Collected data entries
□ □ □
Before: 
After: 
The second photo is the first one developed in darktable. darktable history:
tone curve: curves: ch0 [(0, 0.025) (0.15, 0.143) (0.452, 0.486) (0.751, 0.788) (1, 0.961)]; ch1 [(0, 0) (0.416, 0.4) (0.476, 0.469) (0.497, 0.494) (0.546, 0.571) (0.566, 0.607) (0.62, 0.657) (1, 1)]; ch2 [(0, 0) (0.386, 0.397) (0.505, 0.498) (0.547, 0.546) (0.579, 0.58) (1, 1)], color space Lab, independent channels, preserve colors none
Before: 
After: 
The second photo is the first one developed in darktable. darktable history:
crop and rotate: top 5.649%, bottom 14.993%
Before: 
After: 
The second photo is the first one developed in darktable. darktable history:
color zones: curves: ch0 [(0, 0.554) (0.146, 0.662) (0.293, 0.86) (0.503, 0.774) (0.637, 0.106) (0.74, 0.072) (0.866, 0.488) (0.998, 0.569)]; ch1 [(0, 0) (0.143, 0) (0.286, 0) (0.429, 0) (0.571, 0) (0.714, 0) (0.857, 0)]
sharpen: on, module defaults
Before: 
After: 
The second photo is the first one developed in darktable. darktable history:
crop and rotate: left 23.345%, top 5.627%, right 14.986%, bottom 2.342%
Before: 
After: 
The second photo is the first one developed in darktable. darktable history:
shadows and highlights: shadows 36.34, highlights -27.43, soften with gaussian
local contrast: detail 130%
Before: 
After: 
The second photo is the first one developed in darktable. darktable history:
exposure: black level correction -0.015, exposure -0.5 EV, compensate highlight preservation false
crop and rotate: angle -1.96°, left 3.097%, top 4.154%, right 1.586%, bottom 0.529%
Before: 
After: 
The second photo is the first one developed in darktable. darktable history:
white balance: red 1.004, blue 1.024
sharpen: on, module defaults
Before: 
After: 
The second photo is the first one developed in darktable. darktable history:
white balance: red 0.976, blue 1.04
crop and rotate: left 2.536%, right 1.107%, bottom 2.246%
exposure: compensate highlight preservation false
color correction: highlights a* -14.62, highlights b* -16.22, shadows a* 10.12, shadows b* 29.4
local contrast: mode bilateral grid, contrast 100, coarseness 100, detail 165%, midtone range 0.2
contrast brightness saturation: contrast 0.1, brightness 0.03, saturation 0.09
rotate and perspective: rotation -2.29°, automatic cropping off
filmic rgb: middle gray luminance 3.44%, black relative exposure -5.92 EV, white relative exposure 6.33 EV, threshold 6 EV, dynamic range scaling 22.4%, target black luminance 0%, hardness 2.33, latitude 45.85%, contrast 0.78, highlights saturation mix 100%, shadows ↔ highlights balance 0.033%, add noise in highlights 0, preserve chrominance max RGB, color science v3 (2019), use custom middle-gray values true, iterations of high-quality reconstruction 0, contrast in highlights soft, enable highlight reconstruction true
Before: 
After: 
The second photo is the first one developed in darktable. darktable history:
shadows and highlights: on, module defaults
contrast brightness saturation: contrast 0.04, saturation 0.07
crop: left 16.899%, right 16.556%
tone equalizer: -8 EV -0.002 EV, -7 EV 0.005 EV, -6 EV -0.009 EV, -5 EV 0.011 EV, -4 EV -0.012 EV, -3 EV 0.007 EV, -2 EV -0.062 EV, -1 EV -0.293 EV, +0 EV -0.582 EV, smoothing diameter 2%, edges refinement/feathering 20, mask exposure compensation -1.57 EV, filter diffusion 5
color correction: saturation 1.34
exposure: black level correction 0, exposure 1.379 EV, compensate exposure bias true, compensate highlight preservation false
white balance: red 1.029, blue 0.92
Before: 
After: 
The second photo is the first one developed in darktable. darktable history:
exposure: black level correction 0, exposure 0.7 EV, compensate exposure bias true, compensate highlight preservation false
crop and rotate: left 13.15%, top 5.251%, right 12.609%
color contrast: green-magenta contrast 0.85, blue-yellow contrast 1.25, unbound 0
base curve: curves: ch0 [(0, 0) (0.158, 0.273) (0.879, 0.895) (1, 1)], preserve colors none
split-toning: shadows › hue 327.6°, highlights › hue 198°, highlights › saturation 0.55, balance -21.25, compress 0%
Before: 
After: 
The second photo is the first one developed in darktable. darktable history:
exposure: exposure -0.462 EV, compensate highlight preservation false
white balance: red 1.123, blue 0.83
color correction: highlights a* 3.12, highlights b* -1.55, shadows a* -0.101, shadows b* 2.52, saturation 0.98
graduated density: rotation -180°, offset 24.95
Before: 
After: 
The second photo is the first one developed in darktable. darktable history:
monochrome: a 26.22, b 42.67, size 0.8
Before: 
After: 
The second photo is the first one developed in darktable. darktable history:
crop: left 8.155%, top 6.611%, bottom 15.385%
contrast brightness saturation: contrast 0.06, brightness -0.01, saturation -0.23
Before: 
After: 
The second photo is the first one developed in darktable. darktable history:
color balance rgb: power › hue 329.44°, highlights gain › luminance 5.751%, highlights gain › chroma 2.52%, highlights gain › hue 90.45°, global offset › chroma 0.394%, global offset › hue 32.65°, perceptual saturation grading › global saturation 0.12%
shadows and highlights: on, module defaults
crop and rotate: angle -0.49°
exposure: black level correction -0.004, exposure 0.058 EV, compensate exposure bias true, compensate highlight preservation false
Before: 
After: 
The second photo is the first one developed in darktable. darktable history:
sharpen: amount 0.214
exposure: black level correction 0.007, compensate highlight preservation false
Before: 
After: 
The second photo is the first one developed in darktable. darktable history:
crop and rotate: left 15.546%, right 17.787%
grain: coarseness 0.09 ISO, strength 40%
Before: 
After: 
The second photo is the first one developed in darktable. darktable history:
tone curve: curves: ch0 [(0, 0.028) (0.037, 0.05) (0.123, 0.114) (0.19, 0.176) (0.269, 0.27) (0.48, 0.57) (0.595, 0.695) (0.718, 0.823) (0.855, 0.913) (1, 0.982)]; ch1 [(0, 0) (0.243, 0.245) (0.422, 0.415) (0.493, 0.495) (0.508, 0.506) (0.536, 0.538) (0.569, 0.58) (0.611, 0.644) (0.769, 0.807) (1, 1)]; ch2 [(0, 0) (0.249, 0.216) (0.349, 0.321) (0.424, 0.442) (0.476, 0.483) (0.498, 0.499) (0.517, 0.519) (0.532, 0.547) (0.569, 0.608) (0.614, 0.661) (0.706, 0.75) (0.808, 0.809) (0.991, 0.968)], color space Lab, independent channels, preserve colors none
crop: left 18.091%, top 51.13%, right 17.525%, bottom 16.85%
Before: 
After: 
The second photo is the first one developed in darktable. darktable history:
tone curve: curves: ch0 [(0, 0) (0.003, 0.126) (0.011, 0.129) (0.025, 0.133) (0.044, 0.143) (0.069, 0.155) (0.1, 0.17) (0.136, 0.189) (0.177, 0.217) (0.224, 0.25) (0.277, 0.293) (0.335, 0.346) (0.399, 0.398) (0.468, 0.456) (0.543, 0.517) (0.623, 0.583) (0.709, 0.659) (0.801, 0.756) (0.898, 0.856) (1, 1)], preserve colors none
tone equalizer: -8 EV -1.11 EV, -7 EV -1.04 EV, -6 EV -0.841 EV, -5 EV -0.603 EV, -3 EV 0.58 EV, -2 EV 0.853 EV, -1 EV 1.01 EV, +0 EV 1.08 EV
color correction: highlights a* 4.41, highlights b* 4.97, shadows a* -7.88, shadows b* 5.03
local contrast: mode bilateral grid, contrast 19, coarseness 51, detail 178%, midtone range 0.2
□ □ □
● **Written problem**
Lay out the lines of the material as a JSON list of strings, one string per line and no blank lines. Start at the first line of the material and stop after the line that contains "crop and rotate: left 23.345%, top".

● **Exercise result**
[
  "Before: ",
  "After: ",
  "The second photo is the first one developed in darktable. darktable history:",
  "tone curve: curves: ch0 [(0, 0.025) (0.15, 0.143) (0.452, 0.486) (0.751, 0.788) (1, 0.961)]; ch1 [(0, 0) (0.416, 0.4) (0.476, 0.469) (0.497, 0.494) (0.546, 0.571) (0.566, 0.607) (0.62, 0.657) (1, 1)]; ch2 [(0, 0) (0.386, 0.397) (0.505, 0.498) (0.547, 0.546) (0.579, 0.58) (1, 1)], color space Lab, independent channels, preserve colors none",
  "Before: ",
  "After: ",
  "The second photo is the first one developed in darktable. darktable history:",
  "crop and rotate: top 5.649%, bottom 14.993%",
  "Before: ",
  "After: ",
  "The second photo is the first one developed in darktable. darktable history:",
  "color zones: curves: ch0 [(0, 0.554) (0.146, 0.662) (0.293, 0.86) (0.503, 0.774) (0.637, 0.106) (0.74, 0.072) (0.866, 0.488) (0.998, 0.569)]; ch1 [(0, 0) (0.143, 0) (0.286, 0) (0.429, 0) (0.571, 0) (0.714, 0) (0.857, 0)]",
  "sharpen: on, module defaults",
  "Before: ",
  "After: ",
  "The second photo is the first one developed in darktable. darktable history:",
  "crop and rotate: left 23.345%, top 5.627%, right 14.986%, bottom 2.342%"
]